[start of PROVIDED ENTRIES]
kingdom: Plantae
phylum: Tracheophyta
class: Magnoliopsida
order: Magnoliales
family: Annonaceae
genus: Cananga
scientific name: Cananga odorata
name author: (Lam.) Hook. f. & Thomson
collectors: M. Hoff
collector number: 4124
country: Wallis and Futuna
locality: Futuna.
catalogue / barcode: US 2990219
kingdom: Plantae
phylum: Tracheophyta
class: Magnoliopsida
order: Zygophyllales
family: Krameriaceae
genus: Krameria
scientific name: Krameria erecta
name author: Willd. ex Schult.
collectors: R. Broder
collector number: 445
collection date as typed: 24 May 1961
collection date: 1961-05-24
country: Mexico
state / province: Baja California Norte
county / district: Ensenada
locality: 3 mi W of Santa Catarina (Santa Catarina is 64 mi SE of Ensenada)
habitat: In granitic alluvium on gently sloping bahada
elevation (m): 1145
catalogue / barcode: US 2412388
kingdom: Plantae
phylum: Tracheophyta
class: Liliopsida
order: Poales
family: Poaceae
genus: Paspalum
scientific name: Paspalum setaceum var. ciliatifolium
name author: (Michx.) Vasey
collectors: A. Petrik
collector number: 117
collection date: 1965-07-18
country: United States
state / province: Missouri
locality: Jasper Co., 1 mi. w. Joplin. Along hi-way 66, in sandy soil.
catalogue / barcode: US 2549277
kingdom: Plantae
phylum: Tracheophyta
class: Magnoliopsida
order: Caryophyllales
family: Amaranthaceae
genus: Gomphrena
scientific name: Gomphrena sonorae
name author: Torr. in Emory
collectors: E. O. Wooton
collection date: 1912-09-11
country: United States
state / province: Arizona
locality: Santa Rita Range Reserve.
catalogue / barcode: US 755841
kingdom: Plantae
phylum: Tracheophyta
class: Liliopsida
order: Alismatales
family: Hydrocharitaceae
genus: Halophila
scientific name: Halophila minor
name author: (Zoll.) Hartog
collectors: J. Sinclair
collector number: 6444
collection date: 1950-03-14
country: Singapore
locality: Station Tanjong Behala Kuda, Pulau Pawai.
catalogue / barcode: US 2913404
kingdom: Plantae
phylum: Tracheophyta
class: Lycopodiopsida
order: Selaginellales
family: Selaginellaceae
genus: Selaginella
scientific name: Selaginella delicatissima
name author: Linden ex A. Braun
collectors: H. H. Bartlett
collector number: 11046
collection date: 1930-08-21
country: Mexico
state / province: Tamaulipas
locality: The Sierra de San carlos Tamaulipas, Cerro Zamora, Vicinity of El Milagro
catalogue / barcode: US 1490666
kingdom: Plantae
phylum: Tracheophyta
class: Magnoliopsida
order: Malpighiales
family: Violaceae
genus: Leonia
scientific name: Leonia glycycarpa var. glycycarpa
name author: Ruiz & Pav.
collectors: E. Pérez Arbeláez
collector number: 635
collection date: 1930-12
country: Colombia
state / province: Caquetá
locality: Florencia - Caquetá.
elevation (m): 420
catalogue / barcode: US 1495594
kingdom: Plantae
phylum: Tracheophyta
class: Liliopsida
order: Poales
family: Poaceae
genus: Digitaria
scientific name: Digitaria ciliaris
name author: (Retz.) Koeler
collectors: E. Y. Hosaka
[end of PROVIDED ENTRIES]
▶ _EXERCISE DETAILS_
Copy these rows word for word, every line of them.

▶ _EXERCISE ANSWER_
kingdom: Plantae
phylum: Tracheophyta
class: Magnoliopsida
order: Magnoliales
family: Annonaceae
genus: Cananga
scientific name: Cananga odorata
name author: (Lam.) Hook. f. & Thomson
collectors: M. Hoff
collector number: 4124
country: Wallis and Futuna
locality: Futuna.
catalogue / barcode: US 2990219
kingdom: Plantae
phylum: Tracheophyta
class: Magnoliopsida
order: Zygophyllales
family: Krameriaceae
genus: Krameria
scientific name: Krameria erecta
name author: Willd. ex Schult.
collectors: R. Broder
collector number: 445
collection date as typed: 24 May 1961
collection date: 1961-05-24
country: Mexico
state / province: Baja California Norte
county / district: Ensenada
locality: 3 mi W of Santa Catarina (Santa Catarina is 64 mi SE of Ensenada)
habitat: In granitic alluvium on gently sloping bahada
elevation (m): 1145
catalogue / barcode: US 2412388
kingdom: Plantae
phylum: Tracheophyta
class: Liliopsida
order: Poales
family: Poaceae
genus: Paspalum
scientific name: Paspalum setaceum var. ciliatifolium
name author: (Michx.) Vasey
collectors: A. Petrik
collector number: 117
collection date: 1965-07-18
country: United States
state / province: Missouri
locality: Jasper Co., 1 mi. w. Joplin. Along hi-way 66, in sandy soil.
catalogue / barcode: US 2549277
kingdom: Plantae
phylum: Tracheophyta
class: Magnoliopsida
order: Caryophyllales
family: Amaranthaceae
genus: Gomphrena
scientific name: Gomphrena sonorae
name author: Torr. in Emory
collectors: E. O. Wooton
collection date: 1912-09-11
country: United States
state / province: Arizona
locality: Santa Rita Range Reserve.
catalogue / barcode: US 755841
kingdom: Plantae
phylum: Tracheophyta
class: Liliopsida
order: Alismatales
family: Hydrocharitaceae
genus: Halophila
scientific name: Halophila minor
name author: (Zoll.) Hartog
collectors: J. Sinclair
collector number: 6444
collection date: 1950-03-14
country: Singapore
locality: Station Tanjong Behala Kuda, Pulau Pawai.
catalogue / barcode: US 2913404
kingdom: Plantae
phylum: Tracheophyta
class: Lycopodiopsida
order: Selaginellales
family: Selaginellaceae
genus: Selaginella
scientific name: Selaginella delicatissima
name author: Linden ex A. Braun
collectors: H. H. Bartlett
collector number: 11046
collection date: 1930-08-21
country: Mexico
state / province: Tamaulipas
locality: The Sierra de San carlos Tamaulipas, Cerro Zamora, Vicinity of El Milagro
catalogue / barcode: US 1490666
kingdom: Plantae
phylum: Tracheophyta
class: Magnoliopsida
order: Malpighiales
family: Violaceae
genus: Leonia
scientific name: Leonia glycycarpa var. glycycarpa
name author: Ruiz & Pav.
collectors: E. Pérez Arbeláez
collector number: 635
collection date: 1930-12
country: Colombia
state / province: Caquetá
locality: Florencia - Caquetá.
elevation (m): 420
catalogue / barcode: US 1495594
kingdom: Plantae
phylum: Tracheophyta
class: Liliopsida
order: Poales
family: Poaceae
genus: Digitaria
scientific name: Digitaria ciliaris
name author: (Retz.) Koeler
collectors: E. Y. Hosaka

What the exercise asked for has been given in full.